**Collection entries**

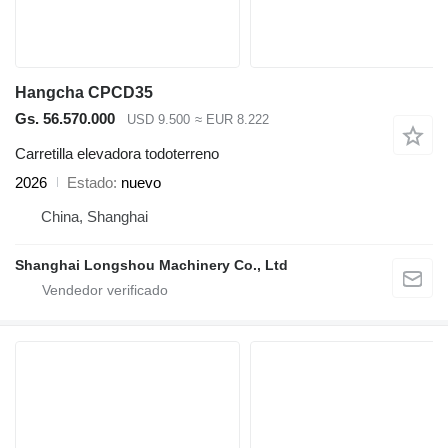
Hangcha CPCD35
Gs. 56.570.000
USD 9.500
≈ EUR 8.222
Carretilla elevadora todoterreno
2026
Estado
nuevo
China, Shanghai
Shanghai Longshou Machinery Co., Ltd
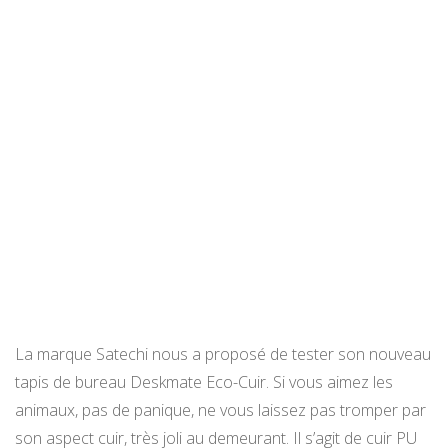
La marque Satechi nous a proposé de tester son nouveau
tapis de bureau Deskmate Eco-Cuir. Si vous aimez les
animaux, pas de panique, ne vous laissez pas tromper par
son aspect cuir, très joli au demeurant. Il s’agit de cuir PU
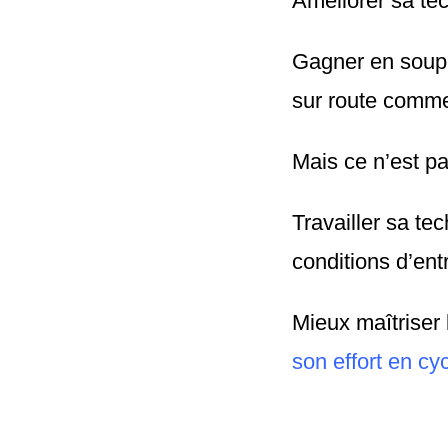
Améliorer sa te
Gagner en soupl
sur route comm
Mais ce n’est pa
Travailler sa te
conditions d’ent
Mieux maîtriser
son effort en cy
---
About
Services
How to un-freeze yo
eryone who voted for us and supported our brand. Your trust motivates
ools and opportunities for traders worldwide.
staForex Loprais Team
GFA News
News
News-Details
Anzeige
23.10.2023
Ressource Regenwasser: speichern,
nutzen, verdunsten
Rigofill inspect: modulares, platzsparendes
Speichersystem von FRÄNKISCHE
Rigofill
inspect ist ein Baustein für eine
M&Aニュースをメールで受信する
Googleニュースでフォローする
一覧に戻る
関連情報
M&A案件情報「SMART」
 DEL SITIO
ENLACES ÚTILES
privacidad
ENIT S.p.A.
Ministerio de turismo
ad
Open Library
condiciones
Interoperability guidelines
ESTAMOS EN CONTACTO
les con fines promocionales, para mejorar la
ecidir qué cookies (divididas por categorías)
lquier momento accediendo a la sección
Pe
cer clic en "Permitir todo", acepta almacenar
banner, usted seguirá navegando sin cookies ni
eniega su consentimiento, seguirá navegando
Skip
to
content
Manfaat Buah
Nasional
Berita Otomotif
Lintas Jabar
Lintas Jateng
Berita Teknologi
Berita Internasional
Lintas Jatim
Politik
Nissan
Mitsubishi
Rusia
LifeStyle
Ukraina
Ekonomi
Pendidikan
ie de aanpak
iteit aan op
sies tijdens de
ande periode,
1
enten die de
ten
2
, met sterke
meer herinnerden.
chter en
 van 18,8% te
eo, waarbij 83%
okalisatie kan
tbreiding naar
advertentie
--
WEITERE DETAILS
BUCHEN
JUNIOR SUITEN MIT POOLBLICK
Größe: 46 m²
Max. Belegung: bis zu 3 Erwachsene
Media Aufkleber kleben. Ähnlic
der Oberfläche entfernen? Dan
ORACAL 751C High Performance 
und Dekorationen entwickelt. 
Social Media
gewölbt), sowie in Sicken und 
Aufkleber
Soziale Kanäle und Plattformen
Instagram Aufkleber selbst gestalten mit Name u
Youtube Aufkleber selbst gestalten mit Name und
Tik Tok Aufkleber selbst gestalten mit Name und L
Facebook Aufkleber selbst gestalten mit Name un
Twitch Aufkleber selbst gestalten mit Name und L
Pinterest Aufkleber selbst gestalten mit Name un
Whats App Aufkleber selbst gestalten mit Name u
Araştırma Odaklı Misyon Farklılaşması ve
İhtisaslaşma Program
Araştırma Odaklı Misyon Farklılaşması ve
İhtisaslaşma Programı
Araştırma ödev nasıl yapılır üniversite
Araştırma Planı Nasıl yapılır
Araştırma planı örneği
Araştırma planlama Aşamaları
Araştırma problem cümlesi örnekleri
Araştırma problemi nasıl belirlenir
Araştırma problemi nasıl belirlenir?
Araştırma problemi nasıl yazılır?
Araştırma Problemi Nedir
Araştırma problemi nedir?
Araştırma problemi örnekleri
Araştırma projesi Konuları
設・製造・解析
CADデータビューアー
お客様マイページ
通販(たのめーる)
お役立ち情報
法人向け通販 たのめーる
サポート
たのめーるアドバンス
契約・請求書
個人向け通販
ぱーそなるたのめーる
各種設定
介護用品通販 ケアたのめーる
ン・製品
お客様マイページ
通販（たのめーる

**What is needed**
Copy the lines of the entries above from the line with "Hangcha CPCD35" to the line with "son aspect cuir, très", including both of those lines. Omit the pictures from your copy.

**Result of this exercise**
Hangcha CPCD35
Gs. 56.570.000
USD 9.500
≈ EUR 8.222
Carretilla elevadora todoterreno
2026
Estado
nuevo
China, Shanghai
Shanghai Longshou Machinery Co., Ltd
La marque Satechi nous a proposé de tester son nouveau
tapis de bureau Deskmate Eco-Cuir. Si vous aimez les
animaux, pas de panique, ne vous laissez pas tromper par
son aspect cuir, très joli au demeurant. Il s’agit de cuir PU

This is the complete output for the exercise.